In Agolli v. PS Contracting of NJ Inc. (Supreme Court, N.Y. County, Nov. 29, 2017), plaintiffs, two laborers employed by defendant PS Contracting of NJ, Inc. (“PS Contracting”) brought a class action lawsuit for breach of contract on behalf of themselves and all other similarly situated persons who furnished labor to defendants PS Contracting and two other contractors, Zoria Housing, LLC (“Zoria Housing”), and Technico Construction Services Inc. (“Technico Construction”) on three different projects. The plaintiffs alleged that these defendants breached their public work contracts with the New York City Housing Authority (“NYCHA”) when they failed to pay the plaintiffs prevailing wage rates, supplemental benefits, and overtime wages as required by Section 220 of New York’s Labor Law. The plaintiffs specifically alleged that Zoria Housing and Technico Construction Services entered contracts with NYCHA around 2009 to manage and perform construction projects at various sites owned by NYCHA. The two named plaintiffs performed construction work for PS Contracting, a subcontractor for Zoria Housing and Technico Construction Services, on these public work projects. The purported class included workers of any one of these three defendants. The plaintiffs claimed that Labor Law Section 220 required Zoria Housing and Technico Construction Services, either themselves or through their subcontractor PS Contracting, to pay laborers working on these projects “not less than the prevailing rate of wages,” supplemental benefits, and prevailing “premium wages” for “overtime work.” Each contract for the projects included a schedule of prevailing wage and benefit rates.
The defendants, including Zoria Housing’s payment bond surety, unsuccessfully moved to dismiss the workers’ lawsuit. On the motion to dismiss, the defendants first argued that the complaint lacked the specificity required to state a claim for breach of contract. The the Court disagreed, finding that the complaint identified the parties and projects covered by the contracts under which the plaintiffs made their claim. The complaint further alleged that those contracts obligated defendants to pay the plaintiffs prevailing wages and benefits according to Labor Law Section 220, as third party beneficiaries of the defendants’ contracts with NYCHA. Finally, the plaintiffs alleged that the defendants violated those contracts by failing to pay them the statutorily required wages and benefits. The Court found these allegations were sufficient to sustain plaintiffs’ breach of contract claims. In doing so, the Court observed that at the pleading stage of litigation, the plaintiffs need not specifically identify the contracts under which they claimed payment, and it was sufficient that they have identified the construction projects that the contracts cover, and that they have specified that the complaint refers to the contracts requiring defendants to pay plaintiffs prevailing wages according to Labor Law Section 220.

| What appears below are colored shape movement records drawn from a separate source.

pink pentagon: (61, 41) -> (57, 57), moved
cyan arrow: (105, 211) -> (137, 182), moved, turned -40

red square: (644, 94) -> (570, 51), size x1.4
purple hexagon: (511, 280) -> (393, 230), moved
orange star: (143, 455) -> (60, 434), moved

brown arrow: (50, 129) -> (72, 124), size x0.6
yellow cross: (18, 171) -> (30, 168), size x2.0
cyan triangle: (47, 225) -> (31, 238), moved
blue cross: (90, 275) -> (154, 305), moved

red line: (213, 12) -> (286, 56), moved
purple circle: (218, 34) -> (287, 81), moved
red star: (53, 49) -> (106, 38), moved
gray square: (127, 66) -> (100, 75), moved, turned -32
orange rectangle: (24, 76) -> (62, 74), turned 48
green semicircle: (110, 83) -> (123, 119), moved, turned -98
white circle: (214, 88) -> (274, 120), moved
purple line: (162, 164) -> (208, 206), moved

The defendants’ second ground for dismissal was equally unavailing. Here, the defendants relied a provision of their contracts with NYCHA, which read, as follows:
DISPUTES CONCERNING LABOR STANDARDS
Disputes arising out of the labor standards provisions of this Contract shall not be subject to the general disputes clause of this Contract. Such disputes shall, be resolved in accordance with the procedures of the Department of Labor set forth in 29 C.F.R. parts 5, 6, 7. Disputes within the meaning of this clause include disputes between the Contractor (or any of its subcontractors) and the Authority, the U.S. Department of Labor, or the employees or their representatives.

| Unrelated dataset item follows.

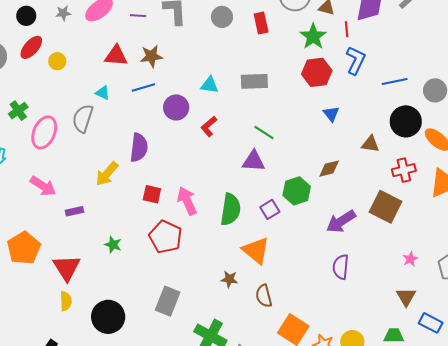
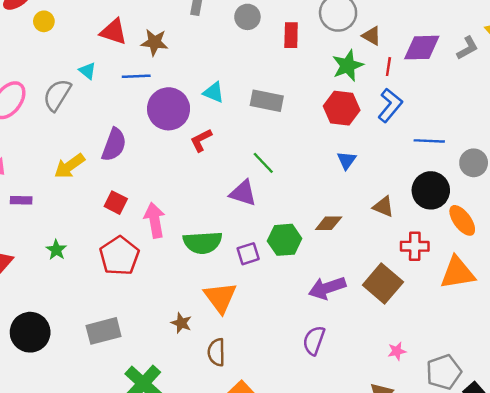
purple circle: (176, 107) -> (169, 109), size x1.4
green semicircle: (231, 209) -> (203, 242), turned 64
gray rectangle: (168, 301) -> (104, 331), turned 40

The defendants maintained that this section of the contract required the plaintiffs to resolve their dispute over prevailing wage rates, supplemental benefits, and overtime wages under the procedures set forth in 29 C.F.R. Parts 5-7, the application of which would have divested the Court of jurisdiction to hear plaintiffs’ claims. The Court, however, did not agree, noting that the cited sections of the C.F.R. only applied to challenges in the prevailing wage rates, and that the plaintiffs were not challenging the prevailing wage and benefit rate schedules in the public work project contracts but, rather, the defendants’ failure to pay those wage and benefit rates, as defined in those schedules, in the first place.

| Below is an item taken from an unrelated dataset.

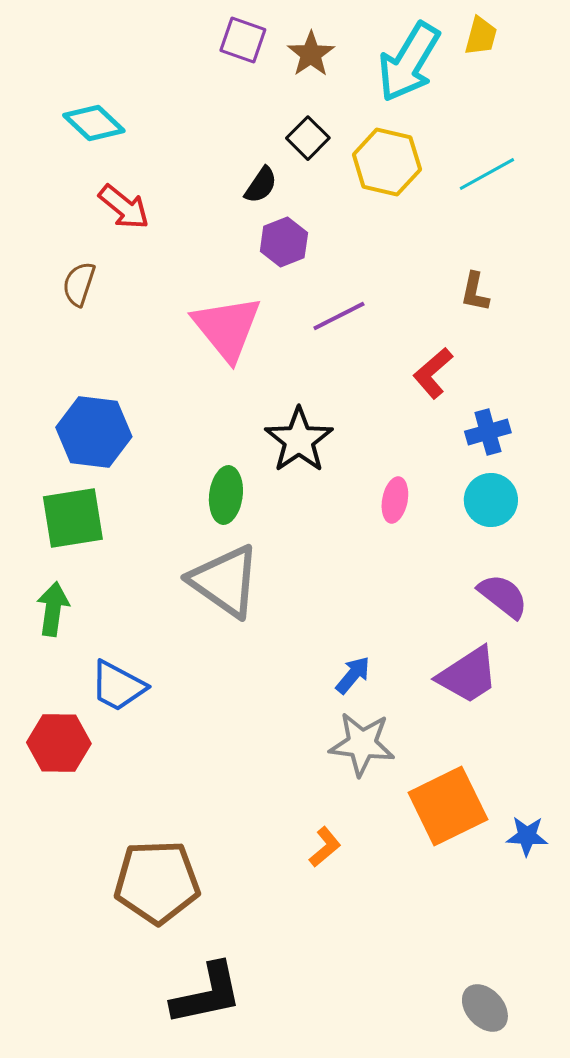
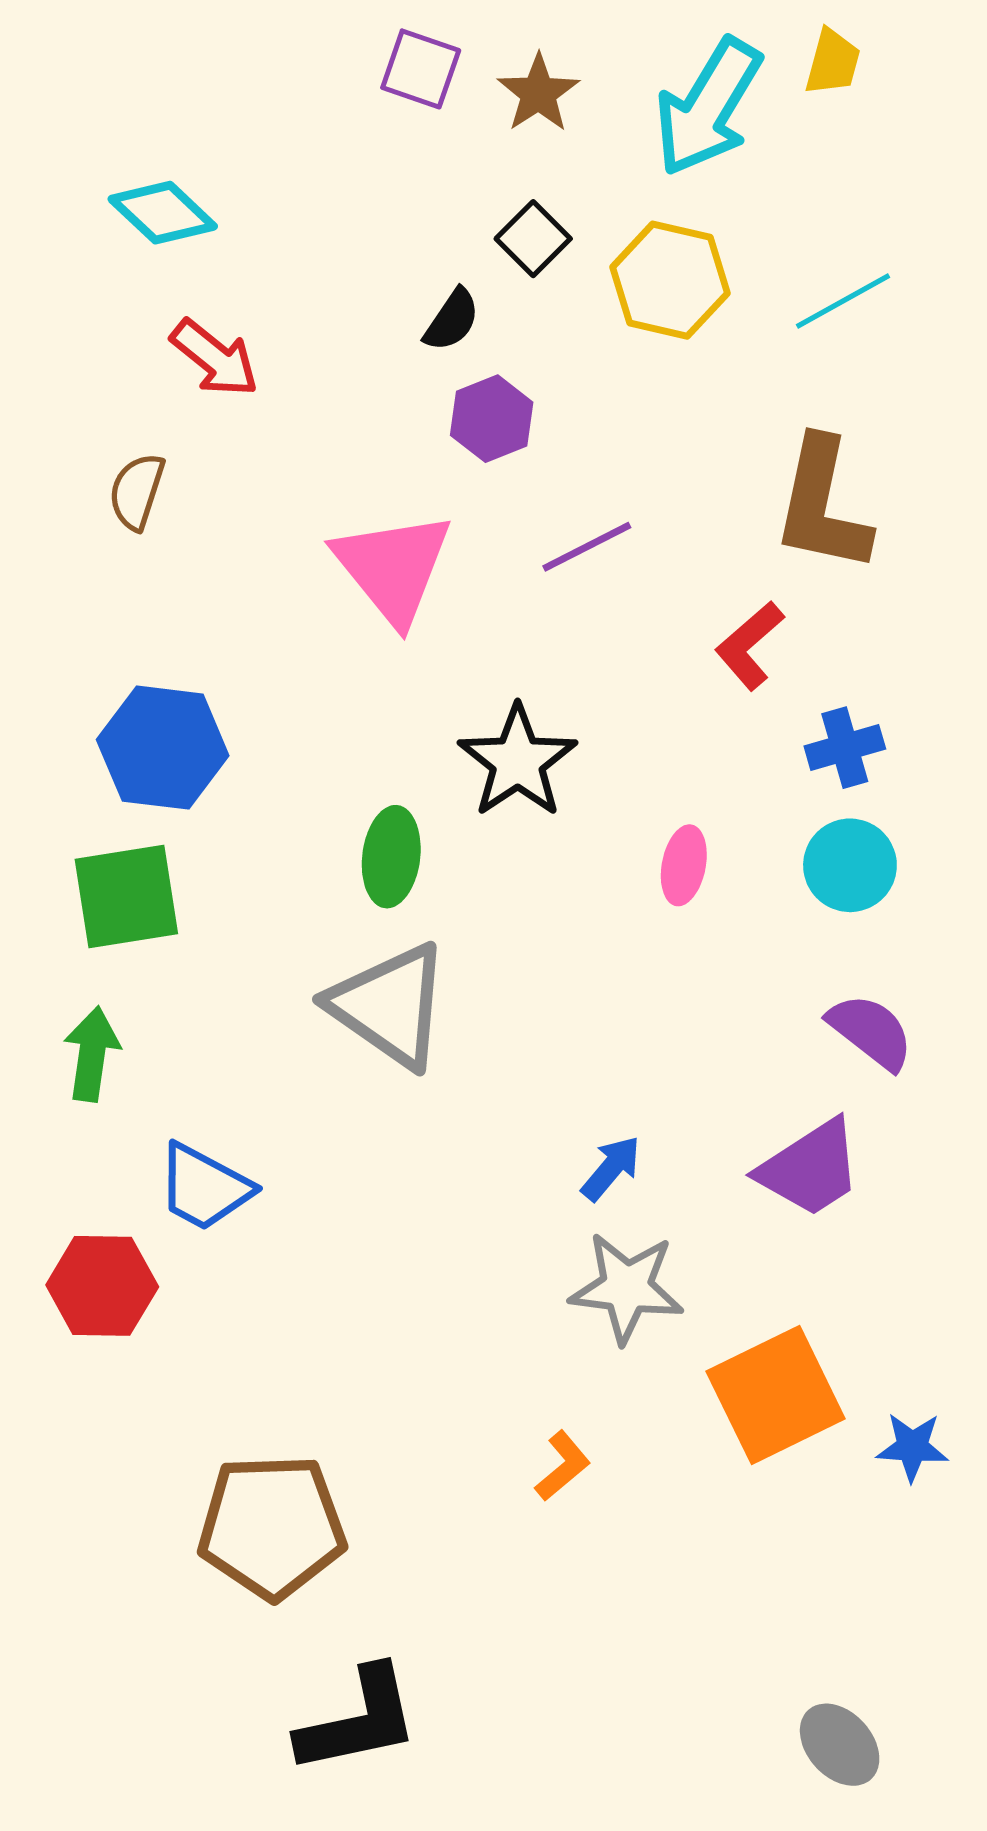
brown L-shape: (475, 292) -> (822, 505), size x2.0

The lesson to be gleaned from the Court’s holding is a reminder that Section 220 of the Labor Law not only provides the Department of Labor with an administrative remedy against the contractor, but it also provides the workers with a direct right of action. This direct right not only includes the worker’s employer, but contractors upstream from the worker’s employer. Accordingly, contractors on public works projects would be cautioned to not only ensure that they are paying their workers proper prevailing wage and benefit rates, but to ensure that their subcontractors are as well.